D'ailleurs l'armistice ne vient pas. On l'attendra une semaine dans la défaite et l'incohérence, l'invasion avançant partout et l'idée qu'elle sera totale s'imposant de plus en plus. Les journaux annoncent l'aide américaine, ne disent rien du front, disent que la RAF a jeté deux bombes à Diré-Daoua en Abyssinie...
Les gens vont répétant que c'est inconcevable, incompréhensible. Alors, nous n'avions pas de matériel ? On n'a pas prévu ceci-cela ? Où sont passés les millions des armements ? Inconcevable, inconcevable, - c'est le mot que l'on entend le plus. (Vlady a 20 ans.)
Episodes
Femmes et enfants, dans un convoi bombardé sur une route se couchant sous une auto, s'aperçoivent ensuite que c'est un camion citerne d'essence !
Chars allemands cheminant parmi les évacués sur la route.
Char all. se rangeant pour laisser passer des enfants.
Réfugiés bombardés à l'aide de bombes en bakélite (?) qui font grand bruit et peu ou pas de mal, arme psychologique.
Une dame en deuil qui conduit son mari, malingre personnage en melon et pardessus à col de velours (le masque à gaz au bras) raconte la destruction de leur maison et magasin à Amiens. Il y a eu 250 morts dans la seule rue du Gros Caillou.

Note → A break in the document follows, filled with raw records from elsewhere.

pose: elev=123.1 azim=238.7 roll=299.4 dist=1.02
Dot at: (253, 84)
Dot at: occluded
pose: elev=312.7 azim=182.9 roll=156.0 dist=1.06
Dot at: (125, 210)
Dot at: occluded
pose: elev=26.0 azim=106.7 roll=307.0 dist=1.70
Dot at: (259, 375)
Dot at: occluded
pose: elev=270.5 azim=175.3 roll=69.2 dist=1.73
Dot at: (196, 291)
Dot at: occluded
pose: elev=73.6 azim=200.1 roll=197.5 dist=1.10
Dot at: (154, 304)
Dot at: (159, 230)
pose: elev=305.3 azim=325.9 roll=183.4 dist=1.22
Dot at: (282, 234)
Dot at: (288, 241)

Réflexion sur la terreur. Hitler a fait la guerre avec des méthodes révolutionnaires, contrevenant aux règles et usages. Les bombardements de popul. civiles et des réfugiés créent une panique qui est une des fins de l'action. Buts : provoquer la fuite de populations qu'il n'y aura pas à nourrir dès lors (les approvisionnements restent à L'envahisseur); troubler les communications de l'ennemi, contrarier les transports par routes en y jetant des cohues affolées; pousser des millions d'hommes vers un territoire de plus en plus restreint et désorganisé - et difficile à défendre.
19 juin 40
Auberoche. Quittons Souillac par la route. Le paysage se fait plus rude et plus boisé, moins habité. Grands bois, collines, roches. On passe devant une vieille église puis par Montignac, gros bourg commerçant et pittoresque. Beaucoup d'officiers, on dit que l'État-major ou un état-major a passé hier.
Auberoche en pleine solitude dans les bois de la Dordogne, un vieux petit castel aux tours basses, devenu ferme, - une petite ferme sur la hauteur avoisinante. Les Anglais ont tenu garnison ici pendant la guerre de cent ans.

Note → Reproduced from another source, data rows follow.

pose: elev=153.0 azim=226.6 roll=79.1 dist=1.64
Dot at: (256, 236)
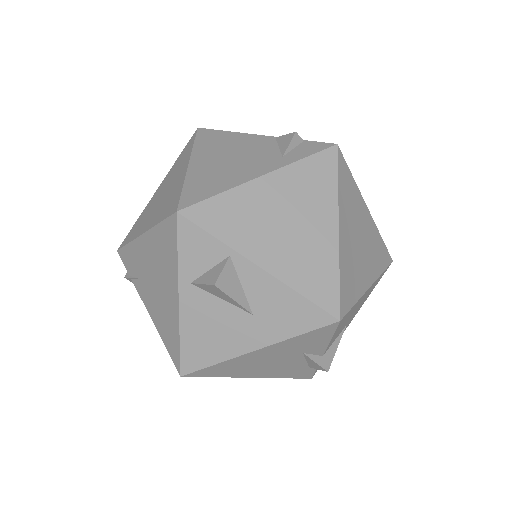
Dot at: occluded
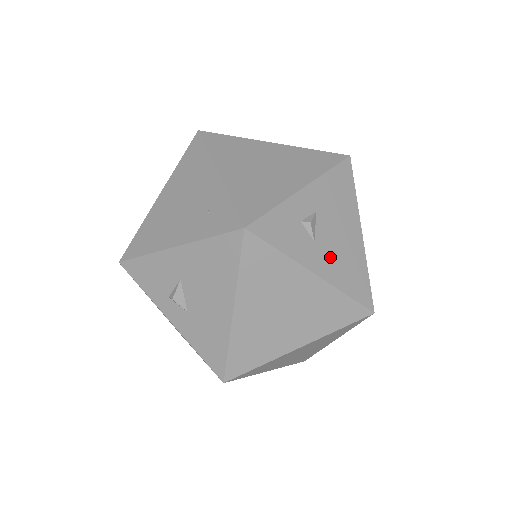
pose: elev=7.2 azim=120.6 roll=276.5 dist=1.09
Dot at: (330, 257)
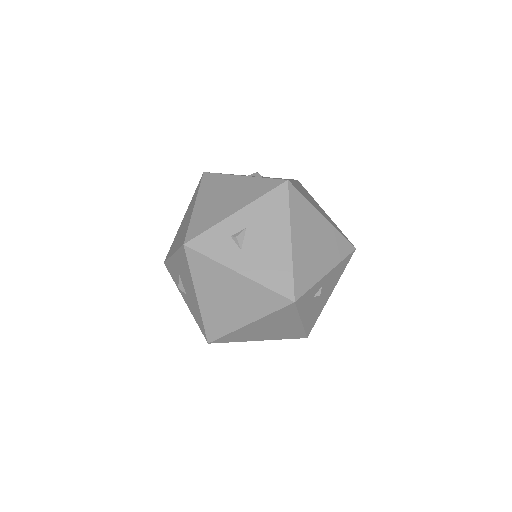
Dot at: (255, 260)
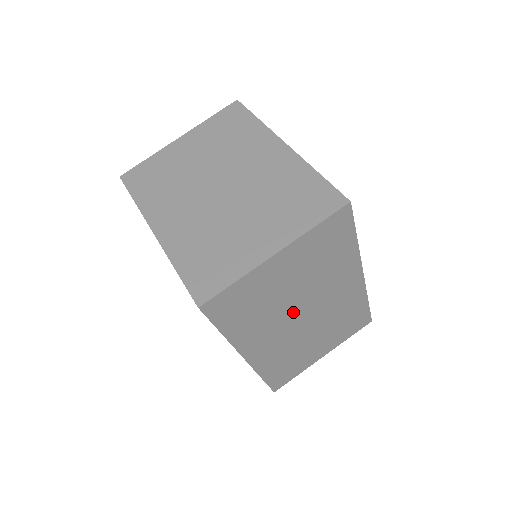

Laurette est ravie du site, du calme absolu, de l'isolement, de la petite côte abrupte qu'il faut gravir au milieu de paysages aérés, riches et un peu sauvages, pour rentrer « chez nous » - ravie de l'âtre où nous faisons du feu de branches mortes, la cuisine et illisible sur des trépieds; et l'on ranime le feu avec un soufflet. Calme inouï. « J'en ai des remords, dit-elle, d'être si loin de la guerre, on l'oublierait presque... » Sur les routes cependant, avec ses chars et ses hommes casqués, la guerre roule vers nous.

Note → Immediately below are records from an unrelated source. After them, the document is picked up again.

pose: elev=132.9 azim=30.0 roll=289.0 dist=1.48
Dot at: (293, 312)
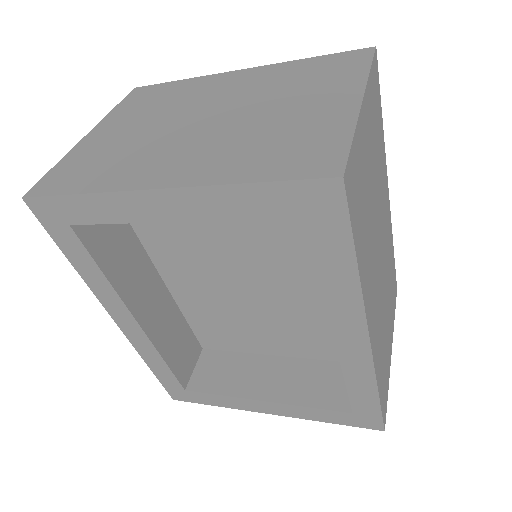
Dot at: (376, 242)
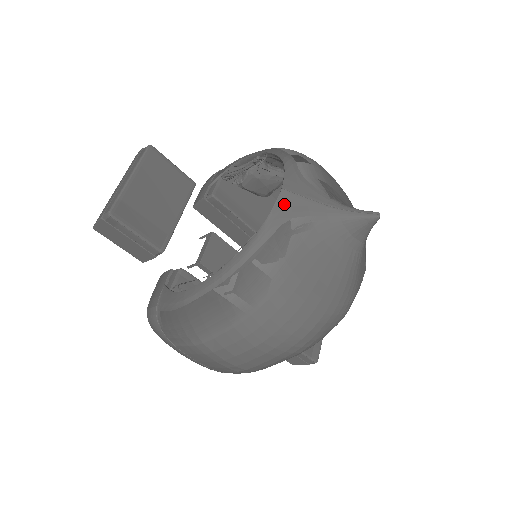
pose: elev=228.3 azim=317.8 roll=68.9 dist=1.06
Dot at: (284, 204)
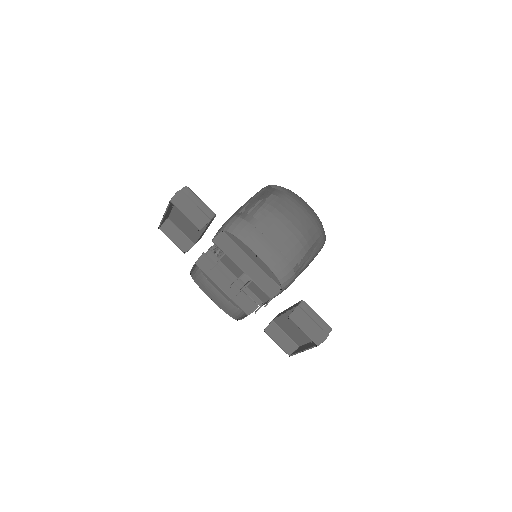
Dot at: occluded
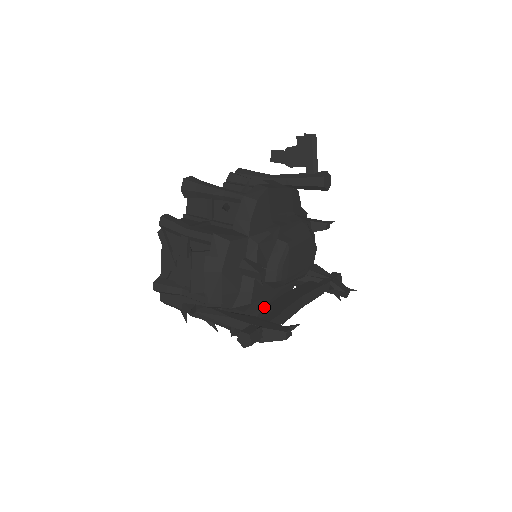
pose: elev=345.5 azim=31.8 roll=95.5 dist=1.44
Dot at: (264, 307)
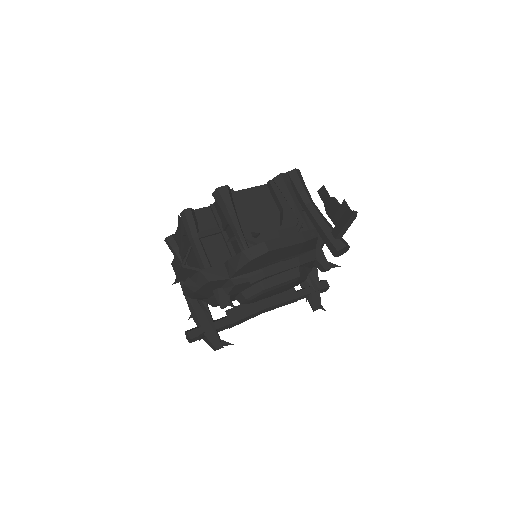
Dot at: occluded
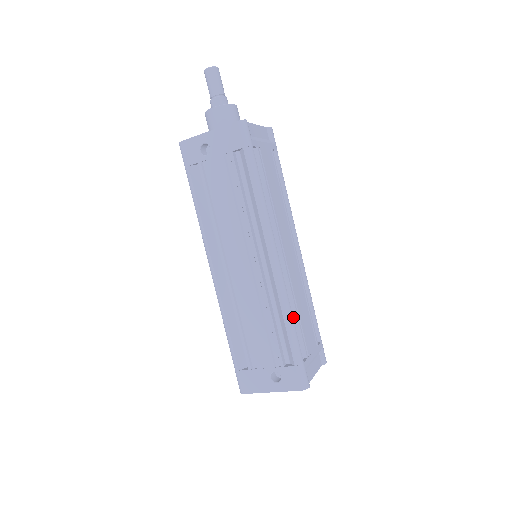
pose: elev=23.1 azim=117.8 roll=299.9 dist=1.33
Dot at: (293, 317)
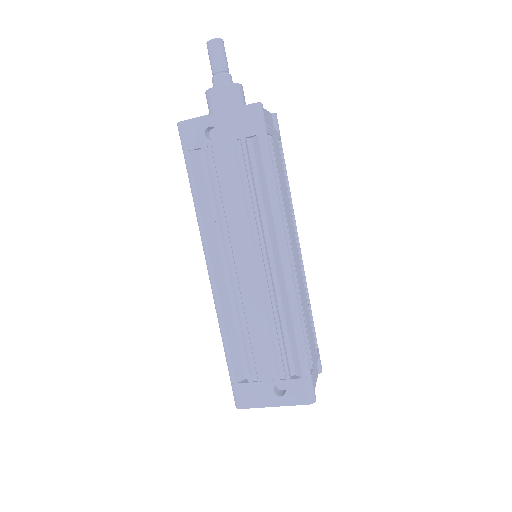
Dot at: occluded
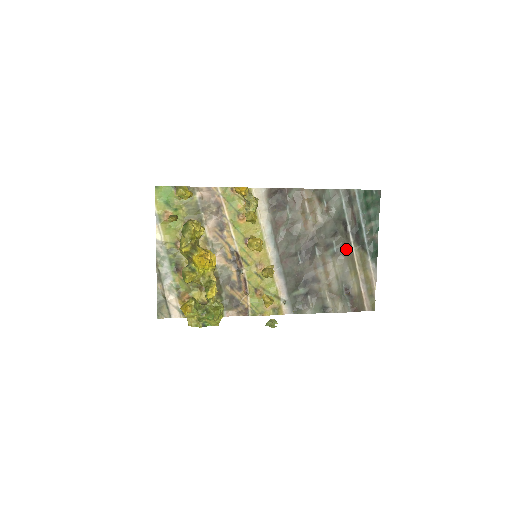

Les petits P. sont de rudes petits gars aux muscles durs aux regards vifs et comme cloutés- La grand'mère, l'âtre, la vaste cuisine où l'on mange des pâtés, du porc salé, des salades. La vie a un goût de terre propre, verte, vigoureuse. Les soirs sont splendidement reposants. Une lune rousse se lève, des insectes font dans l'herbe leurs bruits proches. Notre intimité; nous jouons aux dames, à la bougie.
Je feuillette de vieilles collections de l'Illustration, 1917-1918. Villes en ruines, tranchées, la victoire âprement acquise par les derniers combattants de ces ruines et de ces illisible, Foch, Clémenceau, l'armistice de Rethondes.... La révolution russe décrite par des correspondants tantôt aveuglés par un bourgeoisisme idiot, tantôt clairvoyant mais malhonnêtes, truquant et déviant toutes choses. Ils s'indigent des menus faits d'une guerre civile encore anodine, et de l'intervention de la violence dans la vie politique : à côté de leurs proses, photos et dessins de cités rasées, de campagnes couvertes de cadavres et de illisible. Aveugles ou fourbes ou les deux, ainsi le veut l'histoire qui a sa main écrasante sur eux et les mène où ils ne veulent pas aller. Poids inouï de l'argent. G.B.12 semble vouloir se débarrasser de nous à tout prix : propriétaire de l'endroit, membre du P.S., ami de Giraudoux, il me dit qu'en cas d'occupation il tirera parti des bonnes relations entre G. et von Ribb. Conte qu'un soldat qu'il a vu dit avoir tiré sur les Alle. à Brive. - Du peu de nouvelles que nous avons, il résulte que nous sommes dans la poche entre les deux armées dont l'une avance et l'autre recule. Décidons de partir. P. a trouvé de l'essence pour 120 km.
21 juin
En auto, conduits par P., vallée de la Vézère, vaste, monstrueuse, bordée d'un côté par des crêtes rocheuses où apparaissent des cavernes et plus souvent des fenêtres. Une ville dont les maisons se collent à la roche surplombante, se confondant avec elle. - Des longs convois d'armée en retraite - beaucoup d'aviation - font la même route que nous vers le midi.
21 juin
Halte aux Eyzies (cavernes, grottes, troglodytes; à peine si l'on y pense. Armée en retraite, autos, soldats fourbus, soleil). Conversation avec un soldat : « Quinze jours sans me déchausser. Batailels de Belgique. On a été trahis, c'est clair. » Plus d'un le dit. C'est la pensée des armées vaincues. Sans trahison, comment les forts pourraient-ils être vaincus ? Et socialement ils voient juste, ces soldats. La trahison inconsciente de ceux qui ont compté sur Hitler, Mussolini et Franco pour assurer l'ordre en vieille Europe est la grande explication.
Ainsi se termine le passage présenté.